Rechercher
Fermer ce champ de recherche.

FOCUS INNOVATION : Structurer une offre de véhicules autonomes pour Keolis

Clément Aubourg

 

Clément Aubourg est responsable des véhicules autonomes pour le Groupe Keolis. Après une école de commerce, son appétence pour les véhicules, l’innovation et les technologies le conduisent à aborder les véhicules autonomes en tant que consultant dès 2016 puis responsable à part entière en 2017. Chez Keolis, il fait l’interface entre les équipes techniques et les équipes commerciales, marketing et juridique (double casquette) et se fixe l’objectif de structurer cette activité, qui n’en n’est encore qu’à des débuts en 2016.

Bonjour, pouvez-vous nous expliquer en quoi consiste votre métier précisément ?

J’ai pour mission principale de faire monter en compétences le groupe sur ces sujets pour proposer des offres de mobilité autonomes à nos clients. Je suis basé au siège à Paris mais je travaille pour l’ensemble des filiales du groupe Keolis dans le monde entier. Je commence ma journée avec l’Australie et je la finis avec les Etats-Unis en passant par Dubai et le reste de l’Europe. Nous avons la chance de travailler sur des problématiques spécifiques en fonction des pays (sujets grand froid au Canada / sujet chaleur en Australie).

Le but est de monter en compétence, structurer l’offre et tester les véhicules de manière sécurisée. On a commencé sur des cas d’usage assez simples et aujourd’hui on est capable de lancer des services sans opérateurs à bord.

L’un de nos objectifs est d’être en capacité de proposer des véhicules sans conducteur à bord, notamment pour répondre à la pénurie de chauffeurs dans beaucoup de filiales et évidemment aussi pour pérenniser financièrement ce type de solutions. Pour cela, il faut que la technologie et les équipes soient prêtes car ça reste avant tout une aventure humaine. En effet, nous avons et aurons encore besoin de beaucoup de main d’œuvre et de conducteurs pour appréhender cette technologie, vérifier sa sécurité et proposer des alternatives, notamment des opportunités de carrière à nos conducteurs qui représentent la majorité des emplois du groupe Keolis.

Quelles sont les actualités de Keolis sur les navettes autonomes ?

On est en train de lancer deux projets en deuxième phase. Le premier en France au niveau du Groupama Stadium (stade de l’Olympique Lyonnais) dans lequel on va proposer deux navettes autonomes Navya à la demande pour les utilisateurs de la zone car en dehors des journées d’événements, il y a tout un écosystème qui s’est développé. On va pouvoir proposer un service à la demande entre l’arrêt de tramway Grand large, le stade et les différents bâtiments.

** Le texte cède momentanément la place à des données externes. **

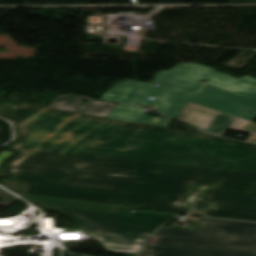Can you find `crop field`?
Wrapping results in <instances>:
<instances>
[{"mask_svg":"<svg viewBox=\"0 0 256 256\" xmlns=\"http://www.w3.org/2000/svg\"><path fill=\"white\" fill-rule=\"evenodd\" d=\"M107 117L125 120V121L161 126L166 128H169V126L172 123V120H169L166 118H154V117L144 116L143 108L121 105V104H117Z\"/></svg>","mask_w":256,"mask_h":256,"instance_id":"crop-field-12","label":"crop field"},{"mask_svg":"<svg viewBox=\"0 0 256 256\" xmlns=\"http://www.w3.org/2000/svg\"><path fill=\"white\" fill-rule=\"evenodd\" d=\"M154 138L136 135L124 151H25L6 179L32 182L28 194L181 214L191 207L180 205L190 183L209 185L205 216L256 221V145L216 137L195 150L152 145Z\"/></svg>","mask_w":256,"mask_h":256,"instance_id":"crop-field-1","label":"crop field"},{"mask_svg":"<svg viewBox=\"0 0 256 256\" xmlns=\"http://www.w3.org/2000/svg\"><path fill=\"white\" fill-rule=\"evenodd\" d=\"M203 81L256 102V78L246 75L237 79L196 63H181L166 73L158 72L149 82L196 89Z\"/></svg>","mask_w":256,"mask_h":256,"instance_id":"crop-field-6","label":"crop field"},{"mask_svg":"<svg viewBox=\"0 0 256 256\" xmlns=\"http://www.w3.org/2000/svg\"><path fill=\"white\" fill-rule=\"evenodd\" d=\"M176 120L222 136L228 129L251 134L246 141L256 142V124L188 102Z\"/></svg>","mask_w":256,"mask_h":256,"instance_id":"crop-field-7","label":"crop field"},{"mask_svg":"<svg viewBox=\"0 0 256 256\" xmlns=\"http://www.w3.org/2000/svg\"><path fill=\"white\" fill-rule=\"evenodd\" d=\"M254 252L199 250L172 247L144 246L141 255L145 256H252Z\"/></svg>","mask_w":256,"mask_h":256,"instance_id":"crop-field-11","label":"crop field"},{"mask_svg":"<svg viewBox=\"0 0 256 256\" xmlns=\"http://www.w3.org/2000/svg\"><path fill=\"white\" fill-rule=\"evenodd\" d=\"M81 106L85 108H81ZM114 106L115 104L98 101H94L93 103H82L80 101V96L60 95L55 98L47 107L106 117Z\"/></svg>","mask_w":256,"mask_h":256,"instance_id":"crop-field-10","label":"crop field"},{"mask_svg":"<svg viewBox=\"0 0 256 256\" xmlns=\"http://www.w3.org/2000/svg\"><path fill=\"white\" fill-rule=\"evenodd\" d=\"M137 134L155 136L152 144L200 149L214 137L200 132H184L140 125Z\"/></svg>","mask_w":256,"mask_h":256,"instance_id":"crop-field-8","label":"crop field"},{"mask_svg":"<svg viewBox=\"0 0 256 256\" xmlns=\"http://www.w3.org/2000/svg\"><path fill=\"white\" fill-rule=\"evenodd\" d=\"M22 197L37 204L43 210L52 211V212H59L61 206H66V207L83 208V209H91V210H99V211L133 214V213H130L131 209L136 210L137 208L134 206L106 204V203H97V202H88V201L43 197V196H33V195H27V194H23Z\"/></svg>","mask_w":256,"mask_h":256,"instance_id":"crop-field-9","label":"crop field"},{"mask_svg":"<svg viewBox=\"0 0 256 256\" xmlns=\"http://www.w3.org/2000/svg\"><path fill=\"white\" fill-rule=\"evenodd\" d=\"M124 80L106 91L101 100L155 107L176 118L188 101L255 122L256 103L202 83L197 90ZM147 96L155 97L148 101Z\"/></svg>","mask_w":256,"mask_h":256,"instance_id":"crop-field-3","label":"crop field"},{"mask_svg":"<svg viewBox=\"0 0 256 256\" xmlns=\"http://www.w3.org/2000/svg\"><path fill=\"white\" fill-rule=\"evenodd\" d=\"M145 245L256 251V223L201 218L198 230L159 228Z\"/></svg>","mask_w":256,"mask_h":256,"instance_id":"crop-field-5","label":"crop field"},{"mask_svg":"<svg viewBox=\"0 0 256 256\" xmlns=\"http://www.w3.org/2000/svg\"><path fill=\"white\" fill-rule=\"evenodd\" d=\"M60 212L77 223L110 252L138 253L143 240L169 214L136 211L135 215L62 207Z\"/></svg>","mask_w":256,"mask_h":256,"instance_id":"crop-field-4","label":"crop field"},{"mask_svg":"<svg viewBox=\"0 0 256 256\" xmlns=\"http://www.w3.org/2000/svg\"><path fill=\"white\" fill-rule=\"evenodd\" d=\"M9 117L20 129L12 149L21 156L25 150H50L55 143L124 150L140 125L27 104Z\"/></svg>","mask_w":256,"mask_h":256,"instance_id":"crop-field-2","label":"crop field"},{"mask_svg":"<svg viewBox=\"0 0 256 256\" xmlns=\"http://www.w3.org/2000/svg\"><path fill=\"white\" fill-rule=\"evenodd\" d=\"M69 256H80V255H69Z\"/></svg>","mask_w":256,"mask_h":256,"instance_id":"crop-field-13","label":"crop field"}]
</instances>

La deuxième phase du projet dont on est assez fiers est dans le centre-ville de Montréal avec notre filiale Keolis Canada. On développe une solution de premier dernier kilomètre dans le quartier de la Plaza Saint Hubert pour proposer cette offre de mobilité dans une zone très dense, avec des problématiques différentes, dans un endroit où il y a encore très peu d’offres de mobilités autonomes.

A Châteauroux se situe notre site d’essai des mobilités autonomes dans lequel on teste ces nouvelles technologies et propose de nouveaux services. Avec EasyMile, on propose un projet en « no op » (no operator), c’est le niveau 4 d’autonomie et donc la possibilité d’un service sans opérateur à bord. Nous sommes sur un site privé et fermé à la circulation ce qui nous permet de ne pas être soumis au régime dérogatoire d’autorisation ministérielle.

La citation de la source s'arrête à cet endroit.